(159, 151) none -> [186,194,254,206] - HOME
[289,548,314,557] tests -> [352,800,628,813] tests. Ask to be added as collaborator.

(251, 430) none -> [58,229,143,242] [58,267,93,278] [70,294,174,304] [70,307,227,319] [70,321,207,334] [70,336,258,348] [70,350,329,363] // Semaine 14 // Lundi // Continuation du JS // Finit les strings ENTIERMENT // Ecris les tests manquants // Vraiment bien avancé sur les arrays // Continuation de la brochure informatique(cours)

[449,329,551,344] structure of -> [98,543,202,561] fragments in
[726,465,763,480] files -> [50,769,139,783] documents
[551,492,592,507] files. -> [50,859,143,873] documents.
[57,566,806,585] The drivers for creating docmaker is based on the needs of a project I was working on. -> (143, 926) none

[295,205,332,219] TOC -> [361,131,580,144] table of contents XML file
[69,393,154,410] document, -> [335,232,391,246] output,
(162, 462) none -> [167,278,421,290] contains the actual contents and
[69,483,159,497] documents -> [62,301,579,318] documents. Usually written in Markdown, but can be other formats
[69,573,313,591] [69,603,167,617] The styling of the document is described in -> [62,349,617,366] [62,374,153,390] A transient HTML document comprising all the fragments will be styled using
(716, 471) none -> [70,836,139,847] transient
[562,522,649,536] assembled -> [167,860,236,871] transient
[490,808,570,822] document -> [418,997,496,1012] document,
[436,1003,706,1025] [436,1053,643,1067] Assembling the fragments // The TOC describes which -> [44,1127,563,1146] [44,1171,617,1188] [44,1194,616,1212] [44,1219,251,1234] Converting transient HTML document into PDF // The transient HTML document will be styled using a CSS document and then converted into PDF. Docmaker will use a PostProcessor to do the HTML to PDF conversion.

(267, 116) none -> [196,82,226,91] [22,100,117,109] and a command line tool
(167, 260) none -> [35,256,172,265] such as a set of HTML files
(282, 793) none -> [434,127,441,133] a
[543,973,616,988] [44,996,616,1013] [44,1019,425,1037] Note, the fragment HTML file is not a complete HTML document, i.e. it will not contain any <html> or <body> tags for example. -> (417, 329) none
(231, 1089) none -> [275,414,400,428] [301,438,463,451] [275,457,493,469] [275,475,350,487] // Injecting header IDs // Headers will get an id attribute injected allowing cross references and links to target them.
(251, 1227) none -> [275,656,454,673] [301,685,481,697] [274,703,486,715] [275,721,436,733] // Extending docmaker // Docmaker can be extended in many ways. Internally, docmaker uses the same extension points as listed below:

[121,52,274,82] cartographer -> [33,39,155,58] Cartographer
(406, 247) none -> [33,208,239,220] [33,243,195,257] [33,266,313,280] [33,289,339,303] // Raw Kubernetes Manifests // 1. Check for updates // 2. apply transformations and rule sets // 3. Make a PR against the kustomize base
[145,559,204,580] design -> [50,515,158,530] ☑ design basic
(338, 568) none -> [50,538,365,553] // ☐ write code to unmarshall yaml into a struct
━━━━━━━━━━
* **Task instructions**
Output the records above in full, with nothing altered.

* **Result**
(159, 151) none -> [186,194,254,206] - HOME
[289,548,314,557] tests -> [352,800,628,813] tests. Ask to be added as collaborator.

(251, 430) none -> [58,229,143,242] [58,267,93,278] [70,294,174,304] [70,307,227,319] [70,321,207,334] [70,336,258,348] [70,350,329,363] // Semaine 14 // Lundi // Continuation du JS // Finit les strings ENTIERMENT // Ecris les tests manquants // Vraiment bien avancé sur les arrays // Continuation de la brochure informatique(cours)

[449,329,551,344] structure of -> [98,543,202,561] fragments in
[726,465,763,480] files -> [50,769,139,783] documents
[551,492,592,507] files. -> [50,859,143,873] documents.
[57,566,806,585] The drivers for creating docmaker is based on the needs of a project I was working on. -> (143, 926) none

[295,205,332,219] TOC -> [361,131,580,144] table of contents XML file
[69,393,154,410] document, -> [335,232,391,246] output,
(162, 462) none -> [167,278,421,290] contains the actual contents and
[69,483,159,497] documents -> [62,301,579,318] documents. Usually written in Markdown, but can be other formats
[69,573,313,591] [69,603,167,617] The styling of the document is described in -> [62,349,617,366] [62,374,153,390] A transient HTML document comprising all the fragments will be styled using
(716, 471) none -> [70,836,139,847] transient
[562,522,649,536] assembled -> [167,860,236,871] transient
[490,808,570,822] document -> [418,997,496,1012] document,
[436,1003,706,1025] [436,1053,643,1067] Assembling the fragments // The TOC describes which -> [44,1127,563,1146] [44,1171,617,1188] [44,1194,616,1212] [44,1219,251,1234] Converting transient HTML document into PDF // The transient HTML document will be styled using a CSS document and then converted into PDF. Docmaker will use a PostProcessor to do the HTML to PDF conversion.

(267, 116) none -> [196,82,226,91] [22,100,117,109] and a command line tool
(167, 260) none -> [35,256,172,265] such as a set of HTML files
(282, 793) none -> [434,127,441,133] a
[543,973,616,988] [44,996,616,1013] [44,1019,425,1037] Note, the fragment HTML file is not a complete HTML document, i.e. it will not contain any <html> or <body> tags for example. -> (417, 329) none
(231, 1089) none -> [275,414,400,428] [301,438,463,451] [275,457,493,469] [275,475,350,487] // Injecting header IDs // Headers will get an id attribute injected allowing cross references and links to target them.
(251, 1227) none -> [275,656,454,673] [301,685,481,697] [274,703,486,715] [275,721,436,733] // Extending docmaker // Docmaker can be extended in many ways. Internally, docmaker uses the same extension points as listed below:

[121,52,274,82] cartographer -> [33,39,155,58] Cartographer
(406, 247) none -> [33,208,239,220] [33,243,195,257] [33,266,313,280] [33,289,339,303] // Raw Kubernetes Manifests // 1. Check for updates // 2. apply transformations and rule sets // 3. Make a PR against the kustomize base
[145,559,204,580] design -> [50,515,158,530] ☑ design basic
(338, 568) none -> [50,538,365,553] // ☐ write code to unmarshall yaml into a struct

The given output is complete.